Solar Fox is an arcade game released in 1981 by Bally Midway. It was ported to the Atari 2600 console and was also released as a Commodore-published cartridge for the Commodore 64 computer in 1983.

==Gameplay==

Arcade screenshot

The player's task is to pilot a starship through a series of squared solar cell matrixes inside a rack. While capturing the cells the player must dodge waves of fireballs that are being thrown by Sentinels. These Sentinels move continuously along the perimeter of each cell formation. When an entire field of squares is completed (by flying through each square), the game advances to the next rack. The faster a matrix is cleared, the more points are received.

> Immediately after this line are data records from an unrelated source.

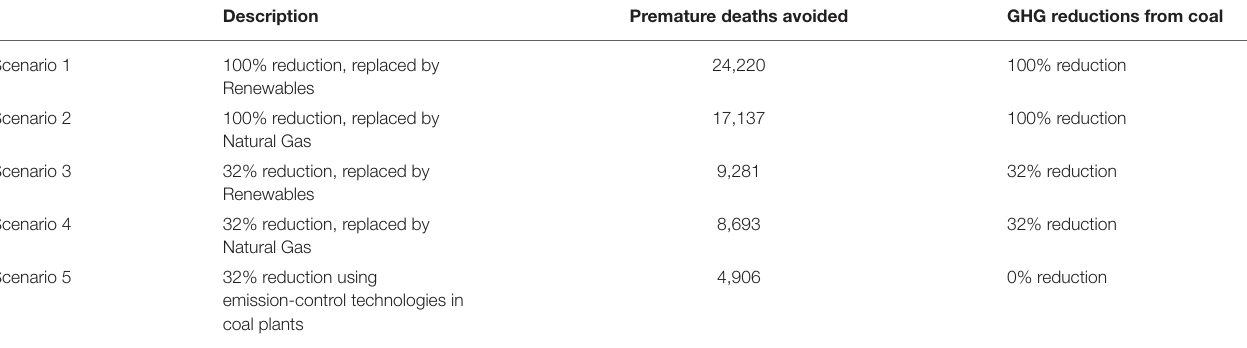
TABLE 1 | Energy scenarios’ reductions of PM 2.5 , NO x , and SO 2 , their corresponding health results compared to Business-as-usual, and greenhouse gas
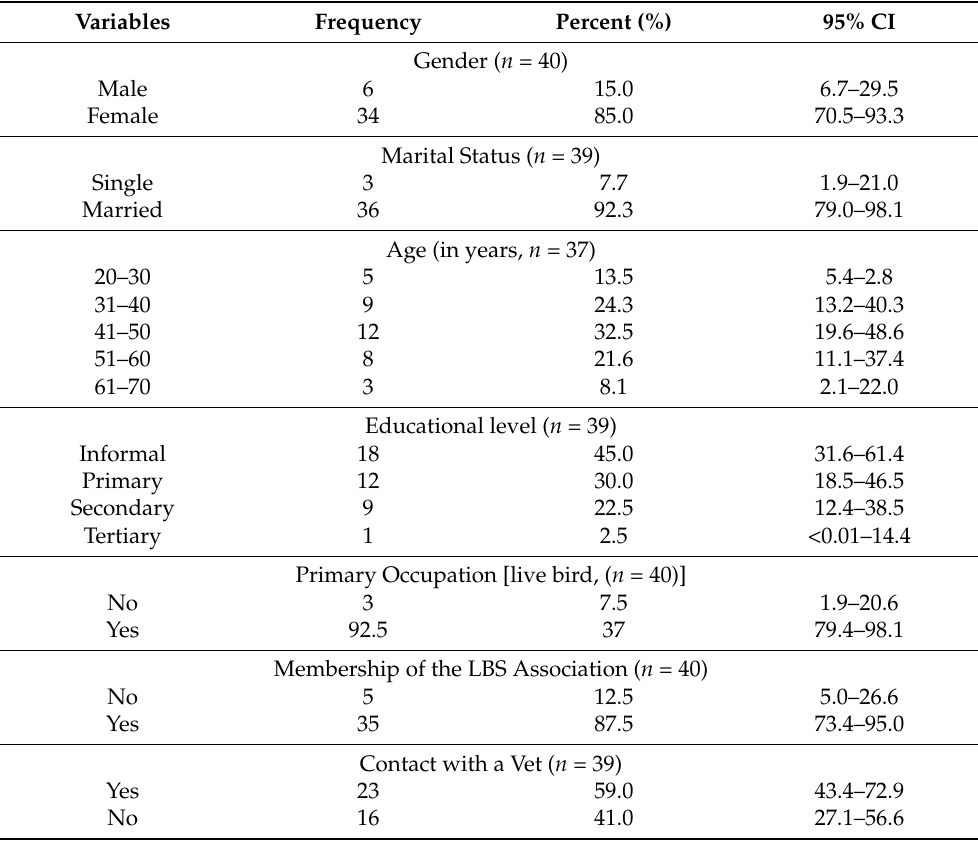
Table 1. Sociodemographic profiles of respondents (LBS) from the eight LBMs investigated in Abe- okuta, Ogun State.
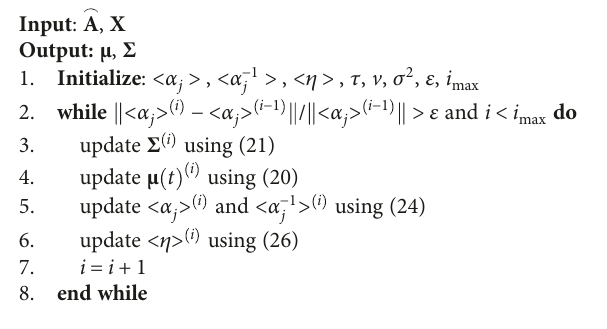
Algorithm 1: The main steps of the model parameter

There are 26 solar cell matrix shapes. Every fifth matrix is a Challenge rack. During challenge racks there are no fireballs; the goal is to clear the entire field before the time runs out. Completing each Challenge round awards a letter, to form the mystery word Helios.

==Port==
The game would later be released on the Atari 2600 console and was also developed as a Commodore-published cartridge for the Commodore 64 computer in 1983.

An Atari 5200 port program written by Van Tran (of Wabbit fame) was completed but never released.

==Tie-in==
A comic book ad was released in 1983 to support the story of the game.

==Reception==
The reception of the game was probably good as there was an Atari port.